L’image stéréotypée de la psychothérapie montre un patient allongé sur un canapé, explorant ses traumatismes les plus profonds. Cela conduit à la prise de conscience des habitudes, des pensées et des pulsions inconscientes et constitue depuis longtemps la pierre angulaire de la psychothérapie. Cependant, les processus cognitifs qui sous-tendent la nouvelle conscience qui émerge – ce qui se passe réellement dans le cerveau du patient assis sur ce canapé – restent un mystère.
« Une partie du problème avec la psychothérapie est que nous n'avons pas une bonne compréhension des problèmes mécanistes », a déclaré Jaan Aru, professeur agrégé à l'Université de Tartu, dans une interview avec le Observateur. « Il est donc très difficile de concevoir une thérapie. »

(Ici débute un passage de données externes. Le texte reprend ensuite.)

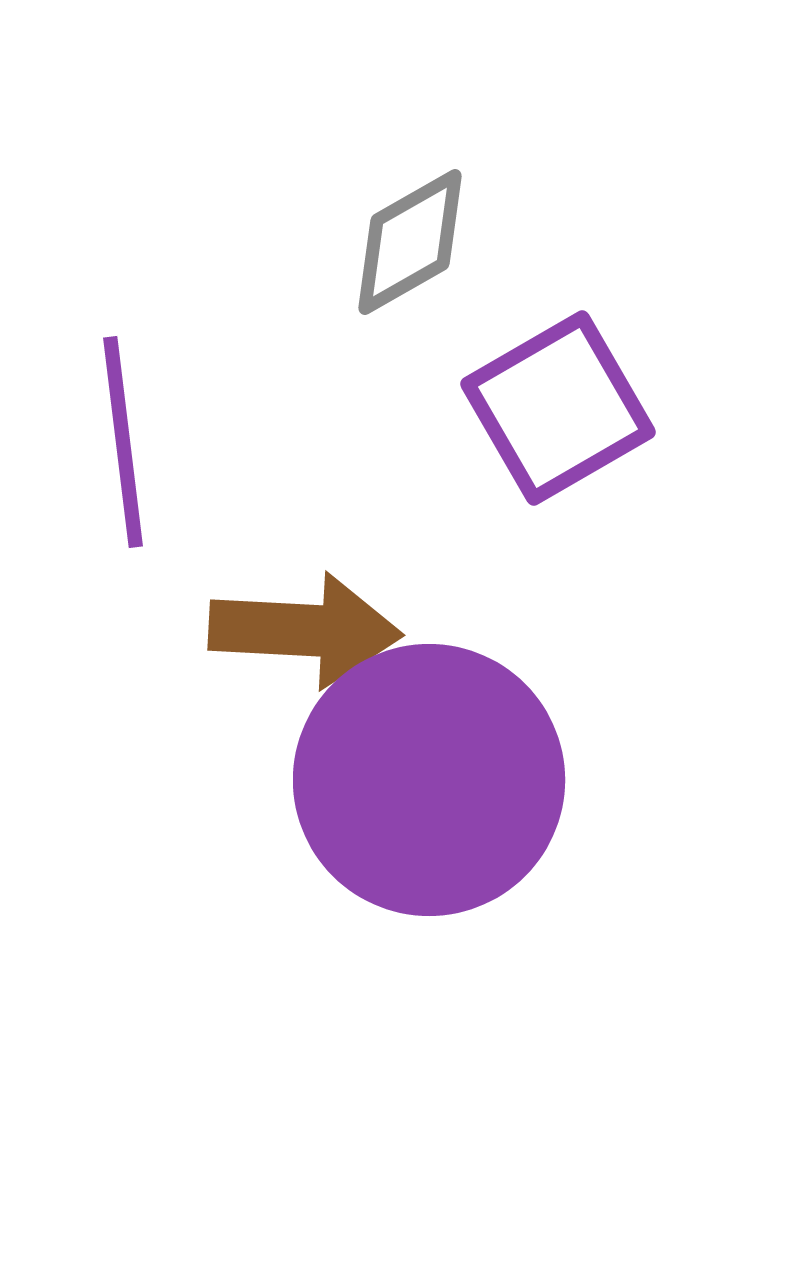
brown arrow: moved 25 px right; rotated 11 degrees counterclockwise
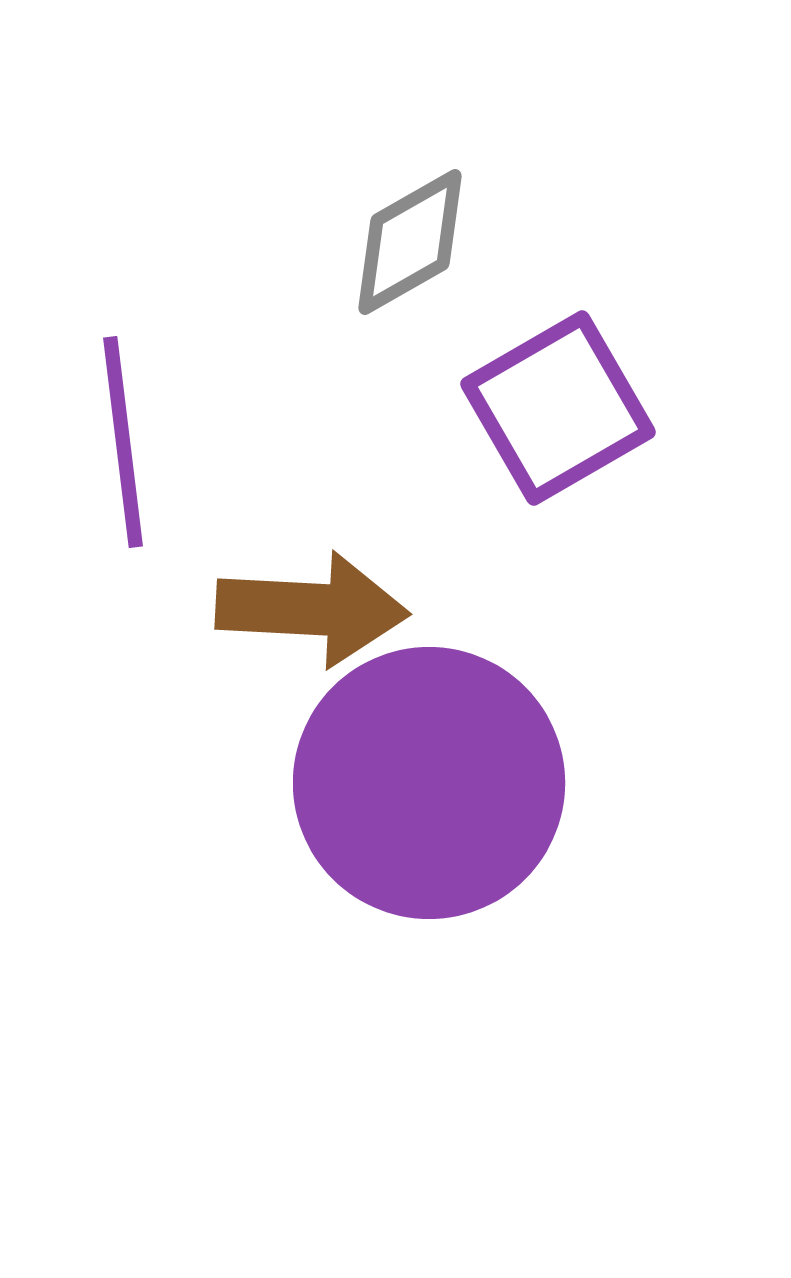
brown arrow: moved 7 px right, 21 px up
purple circle: moved 3 px down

Dans un article de 2025 en Perspectives sur la science psychologiqueAru et Nick Kabrel, étudiant diplômé d'Aru à l'Université de Zurich, ont écrit que la prise de conscience de problèmes psychologiques et comportementaux non reconnus est le mécanisme le plus crucial de la psychothérapie basée sur la conversation. En outre, ils soutiennent que la prise de conscience peut être mieux définie comme un processus qui élargit la carte cognitive d'une personne et modifie la façon dont elle navigue dans l'esprit. Ce cadre fournit également une théorie testable sur les corrélats neuronaux derrière une psychothérapie réussie.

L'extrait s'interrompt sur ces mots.